アニメ三大アニメ誌だが、今四半期は「ニュータイプ」がやや軟調で、他の2誌は大きな変化なし。「アニメージュ」と順位の入れ替えが起きそうだった「アニメディア」は今回はプラス値を示し、「アニメージュ」との差はわずかながらも再び開く形となった。とはいえ、3誌間のパワーバランスに変化が生じている現状に変わりは無い。

↑ 三大アニメ誌の印刷実績(部)(2013年7-9月期まで)
↑ 三大アニメ誌の印刷実績(部)(2013年7-9月期まで)

直近値では「ニュータイプ」7万9300部、「アニメージュ」5万8100部、「アニメディア」5万9800部。ギリギリだがいまだに「アニメディア」が「アニメージュ」に競り勝っている。しかし部数差は2000部を切っており、ちょっとした特集効果で部数を伸ばすなどの動きがあれば、順位が逆転する可能性は十分にある。


先行する記事「少年・男性向けコミック誌」でも「月刊少年シリウス」が恩恵を受けたようだが、今ジャンルでも「PASH!」が「進撃の巨人」特需と思われる動きを示すこととなった。同誌はこれまでにも何度となく解説したように、紙媒体の雑誌の中では珍しく中期的にも成長過程にあるだけに、その効果も相乗的な形で得られたようだ。

他方「Vジャンプ」は前四半期の特需の反動もあるとはいえ、今回の下げは明らかに下方トレンドを示す値と判断できるもの。トップの座に君臨し続けてはいるが、気になるところではある。

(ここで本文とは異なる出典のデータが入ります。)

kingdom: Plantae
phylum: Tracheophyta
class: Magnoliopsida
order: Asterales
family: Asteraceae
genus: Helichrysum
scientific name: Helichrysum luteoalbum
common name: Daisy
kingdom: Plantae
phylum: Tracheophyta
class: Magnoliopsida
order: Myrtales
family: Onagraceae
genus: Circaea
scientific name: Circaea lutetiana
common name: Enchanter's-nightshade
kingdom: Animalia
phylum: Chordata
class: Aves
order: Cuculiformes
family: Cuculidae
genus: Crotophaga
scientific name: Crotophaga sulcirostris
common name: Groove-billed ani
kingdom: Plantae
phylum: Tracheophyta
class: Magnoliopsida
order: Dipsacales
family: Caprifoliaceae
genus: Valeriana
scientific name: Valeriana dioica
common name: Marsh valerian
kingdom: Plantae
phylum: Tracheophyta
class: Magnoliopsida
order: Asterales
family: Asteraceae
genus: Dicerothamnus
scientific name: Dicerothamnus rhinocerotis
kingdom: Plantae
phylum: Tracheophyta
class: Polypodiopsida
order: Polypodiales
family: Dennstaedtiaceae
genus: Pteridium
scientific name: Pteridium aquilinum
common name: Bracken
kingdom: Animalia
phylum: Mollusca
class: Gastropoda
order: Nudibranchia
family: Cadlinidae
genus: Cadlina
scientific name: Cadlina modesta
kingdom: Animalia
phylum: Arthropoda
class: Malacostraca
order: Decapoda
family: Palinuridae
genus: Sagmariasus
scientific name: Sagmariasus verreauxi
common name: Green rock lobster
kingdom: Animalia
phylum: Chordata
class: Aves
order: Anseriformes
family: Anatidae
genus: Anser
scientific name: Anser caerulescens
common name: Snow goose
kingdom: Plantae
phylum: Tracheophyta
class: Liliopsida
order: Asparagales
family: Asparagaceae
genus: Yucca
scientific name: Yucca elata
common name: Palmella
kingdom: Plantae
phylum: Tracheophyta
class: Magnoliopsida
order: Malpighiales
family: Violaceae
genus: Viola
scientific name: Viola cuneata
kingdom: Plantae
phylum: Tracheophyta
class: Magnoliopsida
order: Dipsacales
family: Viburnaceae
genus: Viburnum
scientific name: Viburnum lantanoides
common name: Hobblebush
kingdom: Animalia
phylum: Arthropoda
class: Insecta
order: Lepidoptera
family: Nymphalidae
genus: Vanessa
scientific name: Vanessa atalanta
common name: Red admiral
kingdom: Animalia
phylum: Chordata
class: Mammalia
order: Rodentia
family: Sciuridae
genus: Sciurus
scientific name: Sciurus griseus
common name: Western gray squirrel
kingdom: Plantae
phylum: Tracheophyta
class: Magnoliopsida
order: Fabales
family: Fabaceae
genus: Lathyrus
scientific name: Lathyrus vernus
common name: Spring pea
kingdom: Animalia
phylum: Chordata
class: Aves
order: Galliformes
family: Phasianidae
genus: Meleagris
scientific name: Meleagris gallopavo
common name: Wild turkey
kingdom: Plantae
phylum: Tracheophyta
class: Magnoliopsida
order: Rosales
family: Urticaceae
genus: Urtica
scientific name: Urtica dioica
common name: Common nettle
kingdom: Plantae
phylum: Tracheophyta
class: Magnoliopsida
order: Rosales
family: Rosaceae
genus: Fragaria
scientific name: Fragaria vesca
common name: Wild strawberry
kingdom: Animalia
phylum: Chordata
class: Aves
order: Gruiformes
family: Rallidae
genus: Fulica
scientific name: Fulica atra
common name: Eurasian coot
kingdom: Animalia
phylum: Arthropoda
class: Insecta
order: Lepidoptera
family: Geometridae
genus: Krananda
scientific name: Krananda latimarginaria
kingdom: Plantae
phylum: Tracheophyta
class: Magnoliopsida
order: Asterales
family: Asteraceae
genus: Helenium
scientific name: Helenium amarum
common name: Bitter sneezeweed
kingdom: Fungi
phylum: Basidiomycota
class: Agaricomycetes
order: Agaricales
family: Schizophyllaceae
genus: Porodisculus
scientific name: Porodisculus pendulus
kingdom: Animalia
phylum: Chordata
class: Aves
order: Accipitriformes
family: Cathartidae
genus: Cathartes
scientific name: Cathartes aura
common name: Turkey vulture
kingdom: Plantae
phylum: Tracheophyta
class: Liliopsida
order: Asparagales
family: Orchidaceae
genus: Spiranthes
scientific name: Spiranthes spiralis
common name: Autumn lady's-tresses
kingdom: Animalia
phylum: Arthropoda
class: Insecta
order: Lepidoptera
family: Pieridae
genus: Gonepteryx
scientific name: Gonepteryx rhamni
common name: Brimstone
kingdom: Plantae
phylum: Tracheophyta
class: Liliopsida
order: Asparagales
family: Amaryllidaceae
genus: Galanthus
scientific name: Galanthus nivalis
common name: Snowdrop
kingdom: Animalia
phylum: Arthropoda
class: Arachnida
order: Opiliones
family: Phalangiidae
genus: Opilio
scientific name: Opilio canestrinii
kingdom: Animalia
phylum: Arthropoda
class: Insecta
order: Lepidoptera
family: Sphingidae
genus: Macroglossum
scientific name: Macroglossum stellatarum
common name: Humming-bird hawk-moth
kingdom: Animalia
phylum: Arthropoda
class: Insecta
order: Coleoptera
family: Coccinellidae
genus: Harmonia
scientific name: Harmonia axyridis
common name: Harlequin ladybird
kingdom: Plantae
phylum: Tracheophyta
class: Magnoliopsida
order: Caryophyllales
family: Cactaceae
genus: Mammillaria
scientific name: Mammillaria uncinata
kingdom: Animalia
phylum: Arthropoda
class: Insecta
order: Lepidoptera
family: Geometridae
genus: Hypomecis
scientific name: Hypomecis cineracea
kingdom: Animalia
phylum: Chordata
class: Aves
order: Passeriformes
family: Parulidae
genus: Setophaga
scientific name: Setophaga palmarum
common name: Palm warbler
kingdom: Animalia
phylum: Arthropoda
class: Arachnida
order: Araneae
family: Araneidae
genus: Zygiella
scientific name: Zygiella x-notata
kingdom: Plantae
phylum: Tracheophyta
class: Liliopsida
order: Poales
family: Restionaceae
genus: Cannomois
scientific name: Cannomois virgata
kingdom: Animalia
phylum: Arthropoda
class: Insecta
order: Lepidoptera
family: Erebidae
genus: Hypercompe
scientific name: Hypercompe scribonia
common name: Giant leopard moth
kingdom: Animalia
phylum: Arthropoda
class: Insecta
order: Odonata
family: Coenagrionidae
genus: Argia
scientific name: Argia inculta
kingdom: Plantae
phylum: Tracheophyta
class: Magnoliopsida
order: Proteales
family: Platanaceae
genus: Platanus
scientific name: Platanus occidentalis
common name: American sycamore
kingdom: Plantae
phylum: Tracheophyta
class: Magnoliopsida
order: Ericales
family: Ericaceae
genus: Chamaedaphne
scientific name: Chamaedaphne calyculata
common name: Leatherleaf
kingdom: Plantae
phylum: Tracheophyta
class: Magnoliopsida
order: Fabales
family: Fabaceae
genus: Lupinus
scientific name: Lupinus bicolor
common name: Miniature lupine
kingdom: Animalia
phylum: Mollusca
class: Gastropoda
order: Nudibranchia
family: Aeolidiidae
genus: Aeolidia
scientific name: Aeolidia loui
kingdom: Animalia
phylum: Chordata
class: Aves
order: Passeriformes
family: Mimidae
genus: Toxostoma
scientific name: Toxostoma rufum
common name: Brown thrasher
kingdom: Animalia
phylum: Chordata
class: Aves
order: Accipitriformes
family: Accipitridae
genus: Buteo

ハードル「少年・男性向けコミック誌」の文末でも触れているが、紙媒体の雑誌の競合(金銭面、時間面で)となるモバイル端末、特にスマートフォンが普及を進めるに連れ、紙媒体の必要性が薄れている現状は否定できない。特に新技術への好奇心が強く、積極的に新しいものを取りこんで活用することに長けている若年層を主要ターゲットとしているゲーム・エンタメ系の雑誌は、厳しい戦いを強いられることになる。

単なる情報の羅列、これまでと同じ切り口では、新しいメディアには対抗しにくい。紙媒体ならではの、雑誌としての利点を見つけ、あるいはむしろ新メディアと共に歩めるような仕組み・工夫を見出し、積極的に取り入れていくことが求められている。ゲームやエンタメ系のジャンルでは、単なるコミックと比べれば比較的そのハードルは低いように思われるのだが。